|
Networking: making faster connections among supercomputers
ORNL is a hub on DOE’s Energy Sciences network (ESnet), which connects DOE’s national laboratories. (Illustration by Gail Sweeden)
|
Some computational scientists’ high-performance computing jobs are getting done even
while they are not working, thanks in part to networking. Networks, particularly
high-speed networks, allow supercomputer nodes to “talk” to each other, send messages
to other nodes asking for data, and transmit large data files across the country. In addition,
networks allow computational scientists to keep tabs on the progress of long-running jobs
that can often run for days at a time.
DOE’s Center for Computational Sciences (CCS) at ORNL has supercomputers, as do the
National Science Foundation center in Pittsburgh, the National Center for Supercomputing
Applications facility at San Diego, and DOE’s National Energy Research Scientific
Computing Center (NERSC) at Lawrence Berkeley National Laboratory (LBNL) in
California. But, according to Bill Wing of ORNL’s Computer Science and Mathematics
Division, the similarities stop there.
“Other supercomputer centers slice up their resources on a fine scale and run hundreds of
jobs for thousands of users,” he says. “We are different. We focus our computational
resources on a few high-end users who need massive computing capacity for climate
prediction, human genome analysis, and materials science simulations. Our customer
base, which includes many users out-side ORNL, has different needs, including different
network needs, so we use a different model.”

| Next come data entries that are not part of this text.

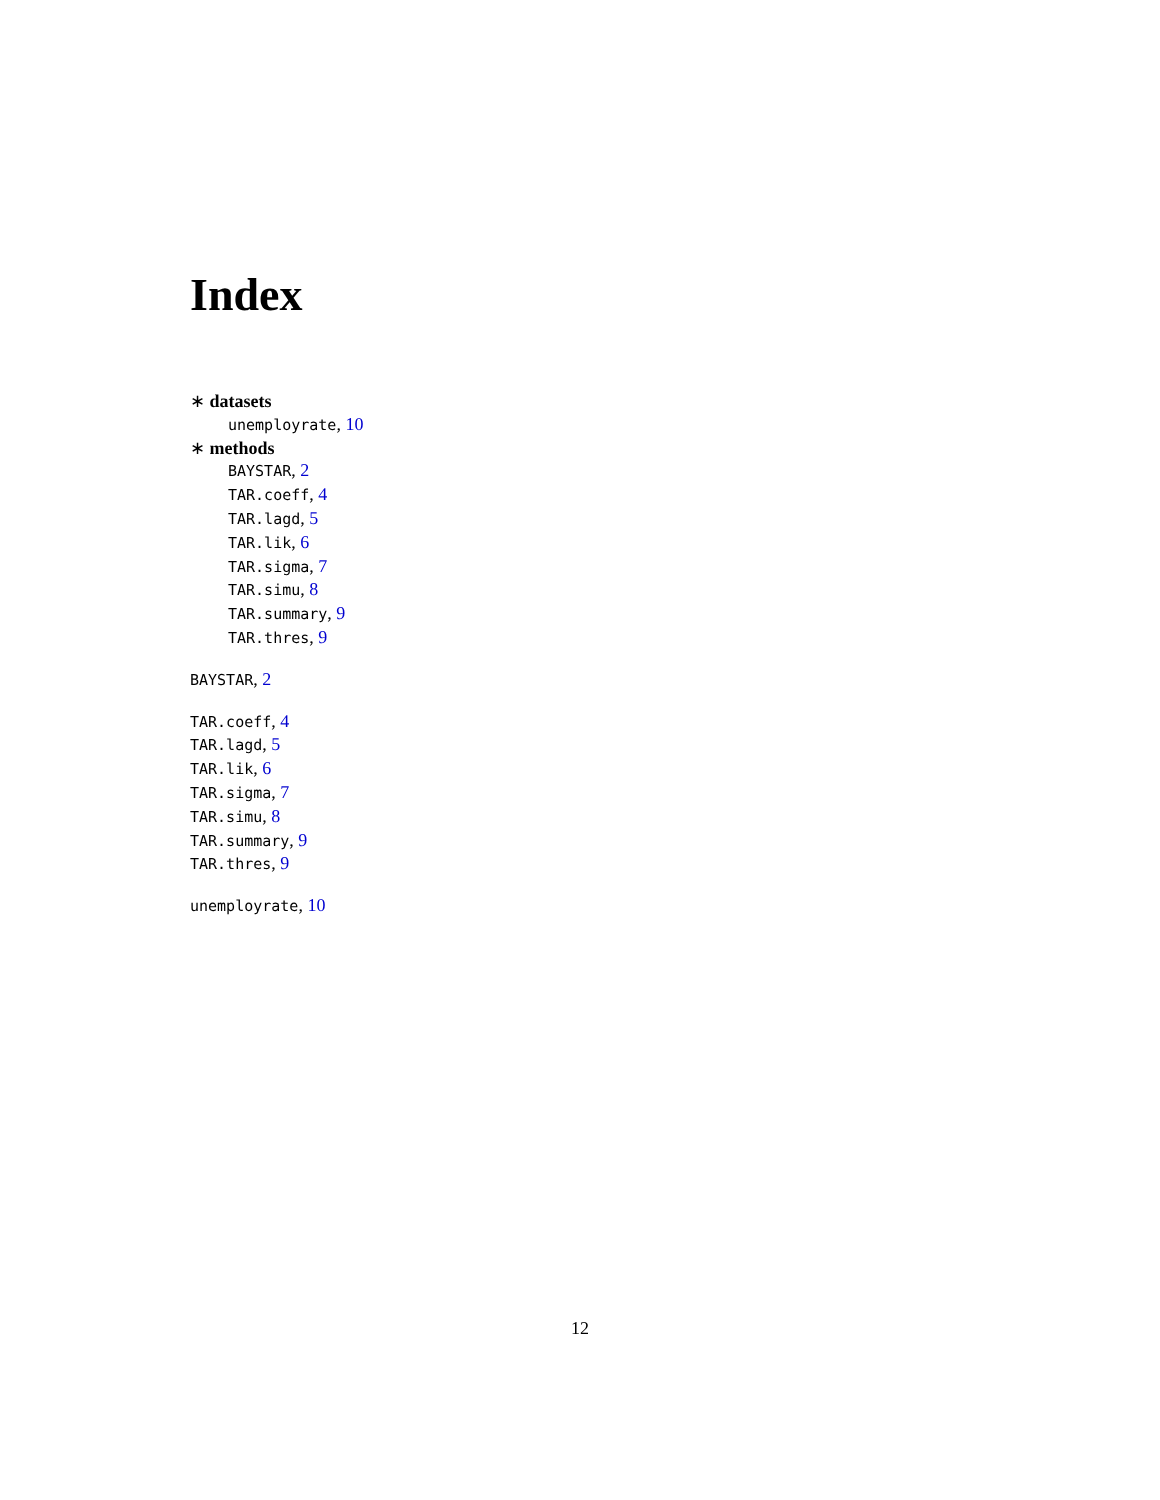Index
∗ datasets
unemployrate, 10
∗ methods
BAYSTAR, 2
TAR.coeff, 4
TAR.lagd, 5
TAR.lik, 6
TAR.sigma, 7
TAR.simu, 8
TAR.summary, 9
TAR.thres, 9
BAYSTAR, 2
TAR.coeff, 4
TAR.lagd, 5
TAR.lik, 6
TAR.sigma, 7
TAR.simu, 8
TAR.summary, 9
TAR.thres, 9
unemployrate, 10
12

At CCS the computational scientists modeling future climate or exploding stars or
searching for genes in DNA sequences run jobs for days or weeks at a time and generate
huge files of calculated results that are transmitted between ORNL and NERSC’s data
archives. Sometimes climate modeling can produce a run of data amounting to 1 trillion
byes (1 terabyte). These data are sent between ORNL and NERSC in chunks of 250
million bytes (megabytes).
"We focus on moving large files of data," Wing
says. “ORNL and LBNL are writing computer
programs to ensure that these data packages slide
through the network rather than clog it. In
addition, we are developing the ability to allow
users to monitor the progress of these
long-running jobs—and steer them if
necessary—from a variety of portable access
points, including laptops and personal digital
assistants like Palm Pilots or iPAQs.”
Data are sent over the network mostly using the
transmission control protocol (TCP), a
predefined protocol that computers use to communicate over a network. LBNL and ORNL
researchers are devising ways to improve the ability to send large files so that
supercomputers are not idle because of delays in data delivery.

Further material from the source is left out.